We’ll have to wait and see if this restructuring means that Infinity Ward will actually remember Nintendo hardware when its next game in the franchise comes out (which should be Modern Warfare 3). Previous Infinity Ward Call of Duty titles Modern Warfare 1 and 2 either skipped Nintendo hardware altogether or required Treyarch to come up with a port years later, as was the case with Modern Wafare: Reflex Edition.

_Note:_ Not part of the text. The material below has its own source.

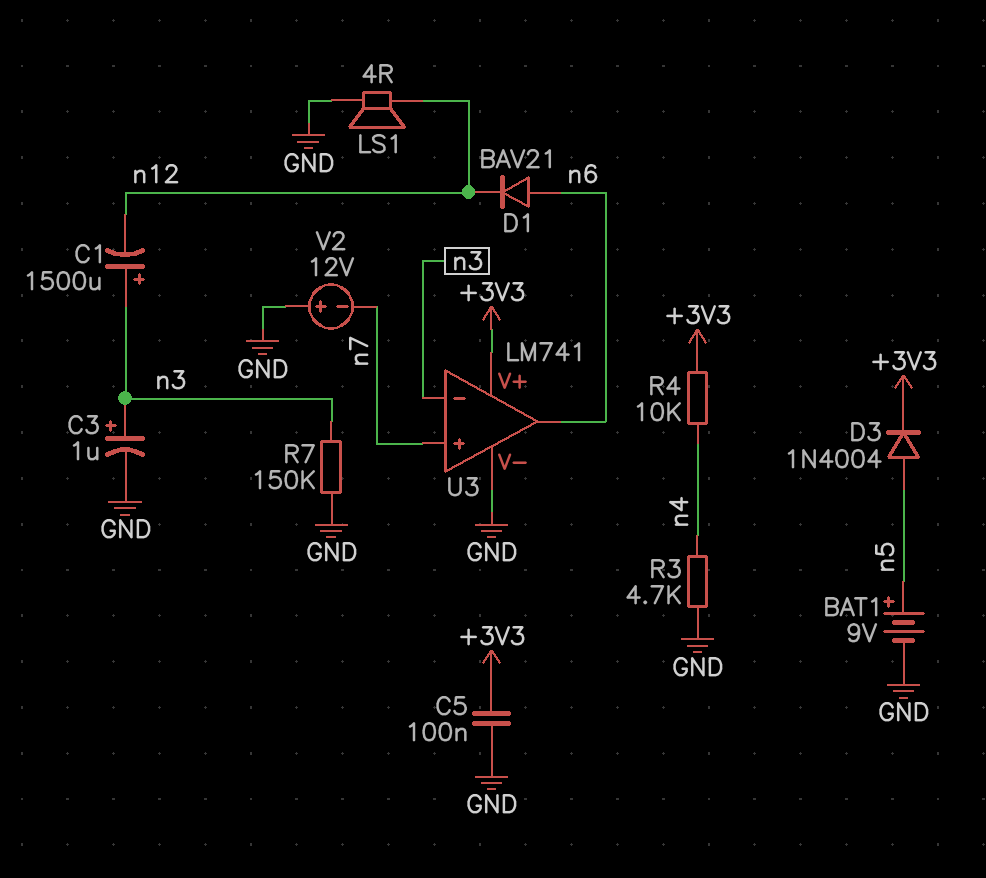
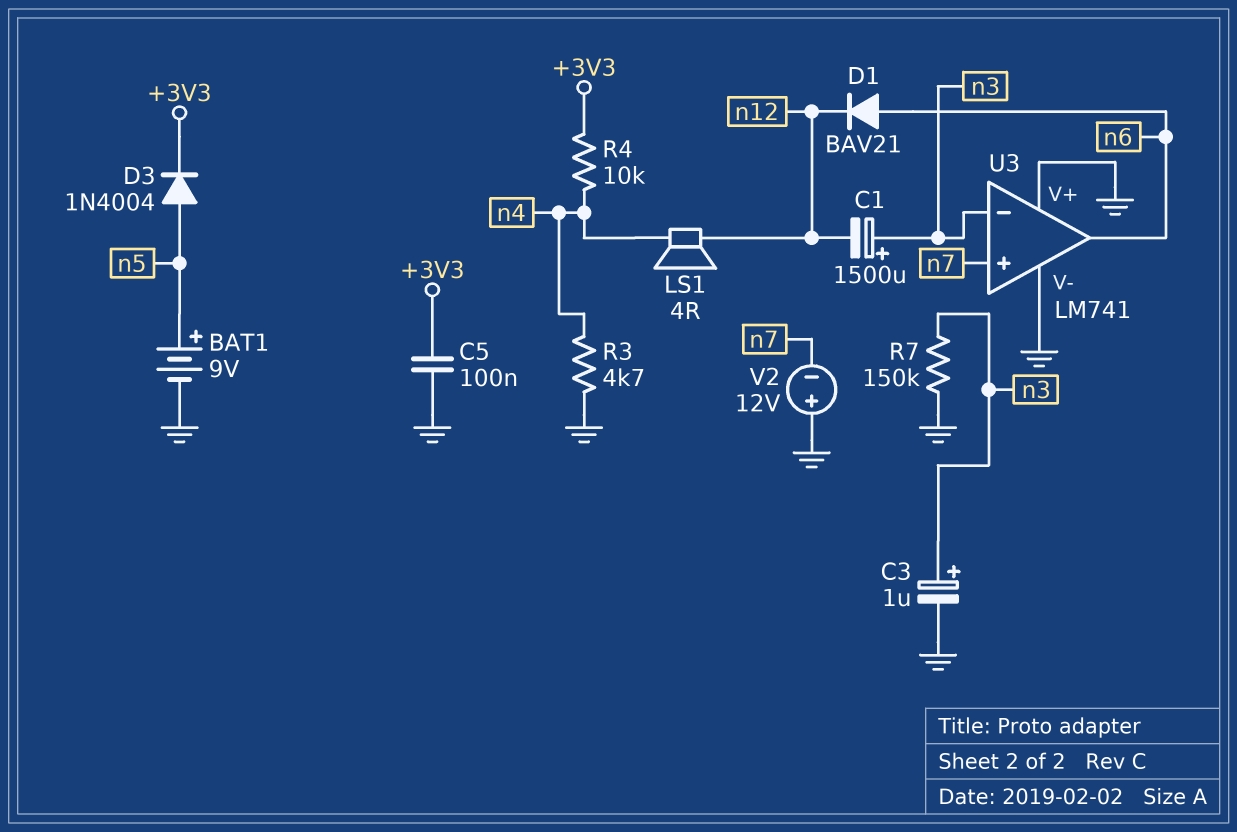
LS1: speaker 4R (GND, n12) -> speaker 4R (n4, n12)
U3 pin V+: +3V3 -> GND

Treyarch has always been a Nintendo hardware supporter and simultaneously released Wii and DS versions of its Call of Duty titles alongside the 360 and PS3 versions. Sledgehammer Games, a new developer under the leadership of ex-Dead Space developers, has not had its upcoming spin-off on Call of Duty revealed, so we don’t know if that developer’s title will show up on Nintendo hardware.

Source: Gamespot

Controversial Black Ops Ad Scores Highly, But Not With Women

Ace Metrix, a company that quantifiably measures the effectiveness of television advertisements, has stated that the controversial Call of Duty: Black Ops commercial, which shows men and women (and apparently a “little girl“) of all backgrounds wantonly shooting and bombing each other without mortal repercussions, has “one of the highest attention scores that we’ve seen.”

Call of Duty: Black Ops Commercial Image
Boom goes the dynamite. “Little Girl” is on far right.

Yet digging into the demographics, the atypically appealing video game commercial resonates most with young males age 16 – 20, but is apparently offensive to older women age 36 – 49.

“Women thirty-five and older did not like the ad, with many commenting about the violence, but then again they aren’t likely to be in the market for war-based video games,” Ace Metrix Chief Executive Peter Daboll said.

Love it or hate it, the commercial is definitely getting the most talk amongst us– at least since the great Metroid: Other M ad.